Department of Cardiac Surgery, Zhongshan Hospital, Fudan University, Shanghai, China.
J Card Surg. 2021 Nov;36(11):4198-4202. doi: 10.1111/jocs.15950. Epub 2021 Aug 31.
Modified Morrow procedure is the gold standard of surgical intervention for hypertrophic obstructive cardiomyopathy (HOCM). However, there are certain cases without complete relief of obstruction through trans-aortic approach, we, therefore, described an unusual technique. We aimed to retrospectively analyze this series of patients to reveal its safety and efficiency.
We retrospectively analyzed a total of 247 consecutive HOCM patients in our center from January 2016 to December 2019. Sixteen of them who underwent enlargement of left ventricular outflow tract (LVOT) using an autologous pericardial patch for anterior mitral valve leaflet and septal myectomy through trans-mitral approach were recruited in this study. Baseline characteristics, perioperative data, and the outcomes were studied.

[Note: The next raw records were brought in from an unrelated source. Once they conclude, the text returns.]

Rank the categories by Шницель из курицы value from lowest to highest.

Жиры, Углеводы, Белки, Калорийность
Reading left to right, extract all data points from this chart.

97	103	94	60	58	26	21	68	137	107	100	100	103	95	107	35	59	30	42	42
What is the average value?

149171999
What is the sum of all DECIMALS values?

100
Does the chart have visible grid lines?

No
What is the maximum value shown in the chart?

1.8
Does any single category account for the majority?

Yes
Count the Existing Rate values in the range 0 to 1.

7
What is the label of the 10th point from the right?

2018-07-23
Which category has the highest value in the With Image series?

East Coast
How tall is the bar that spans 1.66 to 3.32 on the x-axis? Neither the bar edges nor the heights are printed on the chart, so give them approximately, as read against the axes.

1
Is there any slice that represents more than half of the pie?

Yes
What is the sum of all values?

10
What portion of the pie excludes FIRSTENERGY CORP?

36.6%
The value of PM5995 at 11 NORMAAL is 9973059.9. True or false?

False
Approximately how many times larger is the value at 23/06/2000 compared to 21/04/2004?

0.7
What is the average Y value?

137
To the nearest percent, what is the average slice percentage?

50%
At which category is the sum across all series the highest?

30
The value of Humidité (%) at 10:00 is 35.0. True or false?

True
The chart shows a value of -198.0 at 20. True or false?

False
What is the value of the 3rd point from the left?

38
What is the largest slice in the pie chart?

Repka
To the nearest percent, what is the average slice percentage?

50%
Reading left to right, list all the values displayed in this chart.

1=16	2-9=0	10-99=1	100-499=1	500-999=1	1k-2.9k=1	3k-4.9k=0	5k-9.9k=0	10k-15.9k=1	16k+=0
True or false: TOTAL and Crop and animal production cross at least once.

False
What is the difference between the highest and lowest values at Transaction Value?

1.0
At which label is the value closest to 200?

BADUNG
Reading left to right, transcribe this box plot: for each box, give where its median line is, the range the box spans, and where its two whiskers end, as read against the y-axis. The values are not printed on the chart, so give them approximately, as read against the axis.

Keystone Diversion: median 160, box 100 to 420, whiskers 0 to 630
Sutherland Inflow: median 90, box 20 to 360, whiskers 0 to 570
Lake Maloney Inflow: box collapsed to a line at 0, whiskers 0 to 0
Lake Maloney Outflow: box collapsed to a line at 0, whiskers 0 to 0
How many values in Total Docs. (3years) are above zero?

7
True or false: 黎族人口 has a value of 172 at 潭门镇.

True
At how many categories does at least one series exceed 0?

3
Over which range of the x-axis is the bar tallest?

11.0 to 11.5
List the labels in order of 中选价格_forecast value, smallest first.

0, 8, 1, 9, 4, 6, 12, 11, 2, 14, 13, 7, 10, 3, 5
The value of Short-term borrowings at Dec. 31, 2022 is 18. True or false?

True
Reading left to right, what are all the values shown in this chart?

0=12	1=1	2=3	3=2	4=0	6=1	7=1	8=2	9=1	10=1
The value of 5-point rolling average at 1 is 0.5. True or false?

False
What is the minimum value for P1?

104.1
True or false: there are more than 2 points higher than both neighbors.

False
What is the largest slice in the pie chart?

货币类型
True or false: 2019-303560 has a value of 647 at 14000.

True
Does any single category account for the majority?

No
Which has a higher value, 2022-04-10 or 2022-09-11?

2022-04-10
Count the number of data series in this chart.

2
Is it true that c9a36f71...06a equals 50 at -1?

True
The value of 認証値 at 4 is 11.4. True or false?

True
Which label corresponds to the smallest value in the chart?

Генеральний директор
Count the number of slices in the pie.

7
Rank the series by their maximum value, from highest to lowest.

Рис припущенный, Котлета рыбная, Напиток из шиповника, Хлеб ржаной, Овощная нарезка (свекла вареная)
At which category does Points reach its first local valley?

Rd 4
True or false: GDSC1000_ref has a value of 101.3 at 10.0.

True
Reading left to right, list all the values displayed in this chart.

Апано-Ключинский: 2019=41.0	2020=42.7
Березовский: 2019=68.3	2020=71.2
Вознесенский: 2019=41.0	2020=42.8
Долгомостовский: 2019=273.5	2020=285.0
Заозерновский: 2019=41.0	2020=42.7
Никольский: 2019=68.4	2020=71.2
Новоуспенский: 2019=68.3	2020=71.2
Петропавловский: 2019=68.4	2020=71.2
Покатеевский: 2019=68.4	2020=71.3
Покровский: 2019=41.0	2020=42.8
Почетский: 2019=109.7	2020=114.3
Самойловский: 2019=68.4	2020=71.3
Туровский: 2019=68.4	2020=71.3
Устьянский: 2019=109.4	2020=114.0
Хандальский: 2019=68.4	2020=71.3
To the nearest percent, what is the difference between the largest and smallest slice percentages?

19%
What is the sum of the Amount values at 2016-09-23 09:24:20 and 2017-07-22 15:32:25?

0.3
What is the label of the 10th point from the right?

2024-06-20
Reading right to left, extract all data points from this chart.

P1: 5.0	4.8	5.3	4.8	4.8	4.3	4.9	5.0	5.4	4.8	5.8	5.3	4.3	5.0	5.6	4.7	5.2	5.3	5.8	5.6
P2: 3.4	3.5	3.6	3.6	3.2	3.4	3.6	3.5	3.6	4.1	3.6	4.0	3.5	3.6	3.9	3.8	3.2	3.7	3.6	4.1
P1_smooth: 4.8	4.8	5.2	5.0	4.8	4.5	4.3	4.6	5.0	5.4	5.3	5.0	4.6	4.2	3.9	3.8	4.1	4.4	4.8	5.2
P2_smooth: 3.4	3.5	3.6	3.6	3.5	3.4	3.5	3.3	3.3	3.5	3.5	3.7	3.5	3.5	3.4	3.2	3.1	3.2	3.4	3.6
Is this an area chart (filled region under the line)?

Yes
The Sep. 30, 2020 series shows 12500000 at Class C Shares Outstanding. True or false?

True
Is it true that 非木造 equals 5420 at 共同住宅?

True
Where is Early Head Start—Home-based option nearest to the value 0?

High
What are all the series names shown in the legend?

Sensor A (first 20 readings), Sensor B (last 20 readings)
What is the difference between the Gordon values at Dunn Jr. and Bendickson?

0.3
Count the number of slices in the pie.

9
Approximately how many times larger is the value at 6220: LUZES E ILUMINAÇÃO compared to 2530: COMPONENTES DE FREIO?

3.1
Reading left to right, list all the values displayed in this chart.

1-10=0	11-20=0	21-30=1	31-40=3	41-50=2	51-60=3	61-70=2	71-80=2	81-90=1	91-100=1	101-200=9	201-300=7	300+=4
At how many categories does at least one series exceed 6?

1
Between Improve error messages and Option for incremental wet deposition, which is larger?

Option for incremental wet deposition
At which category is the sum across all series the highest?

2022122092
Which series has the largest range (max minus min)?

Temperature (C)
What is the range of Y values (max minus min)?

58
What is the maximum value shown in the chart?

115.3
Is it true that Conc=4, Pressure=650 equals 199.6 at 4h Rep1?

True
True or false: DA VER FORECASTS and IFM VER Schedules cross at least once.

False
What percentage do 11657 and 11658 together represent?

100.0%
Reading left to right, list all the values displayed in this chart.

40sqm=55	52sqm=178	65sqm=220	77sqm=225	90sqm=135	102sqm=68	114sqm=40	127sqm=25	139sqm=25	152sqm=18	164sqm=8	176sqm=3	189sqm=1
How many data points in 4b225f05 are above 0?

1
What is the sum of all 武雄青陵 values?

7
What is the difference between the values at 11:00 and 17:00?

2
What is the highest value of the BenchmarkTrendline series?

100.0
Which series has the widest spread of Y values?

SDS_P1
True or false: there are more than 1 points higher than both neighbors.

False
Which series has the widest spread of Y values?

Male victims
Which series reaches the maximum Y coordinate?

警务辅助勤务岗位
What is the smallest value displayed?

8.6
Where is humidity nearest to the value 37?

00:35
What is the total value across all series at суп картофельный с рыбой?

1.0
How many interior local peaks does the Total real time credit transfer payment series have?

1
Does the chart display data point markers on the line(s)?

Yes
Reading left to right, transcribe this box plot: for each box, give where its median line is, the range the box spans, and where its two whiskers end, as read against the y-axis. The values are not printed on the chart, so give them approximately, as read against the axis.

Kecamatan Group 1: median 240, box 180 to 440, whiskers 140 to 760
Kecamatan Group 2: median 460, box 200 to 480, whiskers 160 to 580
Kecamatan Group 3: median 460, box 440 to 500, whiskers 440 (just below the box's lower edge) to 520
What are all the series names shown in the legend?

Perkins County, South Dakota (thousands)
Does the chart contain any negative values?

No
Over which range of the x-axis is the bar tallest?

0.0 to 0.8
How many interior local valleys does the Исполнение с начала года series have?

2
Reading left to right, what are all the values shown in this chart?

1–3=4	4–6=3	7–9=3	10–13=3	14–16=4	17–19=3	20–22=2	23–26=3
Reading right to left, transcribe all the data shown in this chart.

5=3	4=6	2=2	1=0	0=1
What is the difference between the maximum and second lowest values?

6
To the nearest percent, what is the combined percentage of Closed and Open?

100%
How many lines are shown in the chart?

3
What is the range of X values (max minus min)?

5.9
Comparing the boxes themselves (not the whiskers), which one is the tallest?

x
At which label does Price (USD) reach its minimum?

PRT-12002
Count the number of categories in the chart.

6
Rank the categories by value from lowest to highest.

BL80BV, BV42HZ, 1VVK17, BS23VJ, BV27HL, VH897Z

Of the 16 patients, there was no operative mortality. No permanent pacemaker implantation and ventricular septal defects formation were observed. The peak pressure gradient of LVOT decreased from 97.56 ± 23.81 mmHg to 7.56 ± 2.13 mmHg (p < .01) after operation and 10.19 ± 2.93 mmHg (p < .01) 3 months later. The average septal thickness decreased from 18.38 ± 3.56 mm to 10.00 ± 2.74 mm (p < .01). During a mean follow-up of 34.25 ± 12.85 months (range, 15-57), no patient required cardiac reoperation. At the last follow up, the mean peak pressure gradient of LVOT was 10.12 ± 2.03 mmHg and no patient had more than moderate mitral regurgitation.
Enlargement of LVOT using an autologous pericardial patch for anterior mitral valve leaflet and septal myectomy through trans-mitral approach is feasible and reliable for the treatment of certain types of HOCM cases.
改良的莫罗手术是肥厚型梗阻性心肌病(HOCM)的金标准外科干预方法。然而,经主动脉途径仍存在一定程度梗阻未完全缓解的病例,因此,我们描述了一种不常见的技术。我们旨在回顾性分析这一系列患者,以揭示其安全性和有效性。
我们回顾性分析了 2016 年 1 月至 2019 年 12 月期间在我院接受治疗的 247 例连续 HOCM 患者。其中 16 例患者接受了经二尖瓣途径的自体心包补片扩大左心室流出道(LVOT),以扩大前二尖瓣叶和室间隔心肌切除术。研究了这些患者的基线特征、围手术期数据和结局。
16 例患者均无手术死亡。无永久性起搏器植入和室间隔缺损形成。LVOT 峰值压力梯度从术前的 97.56±23.81mmHg 降至术后的 7.56±2.13mmHg(p<.01),术后 3 个月降至 10.19±2.93mmHg(p<.01)。平均室间隔厚度从 18.38±3.56mm 降至 10.00±2.74mm(p<.01)。在平均 34.25±12.85 个月(范围 15-57)的随访中,无患者需要再次心脏手术。最后一次随访时,LVOT 的平均峰值压力梯度为 10.12±2.03mmHg,无患者出现中重度二尖瓣反流。
经二尖瓣途径使用自体心包补片扩大左心室流出道,扩大前二尖瓣叶和室间隔心肌切除术,治疗某些类型的 HOCM 病例是可行和可靠的。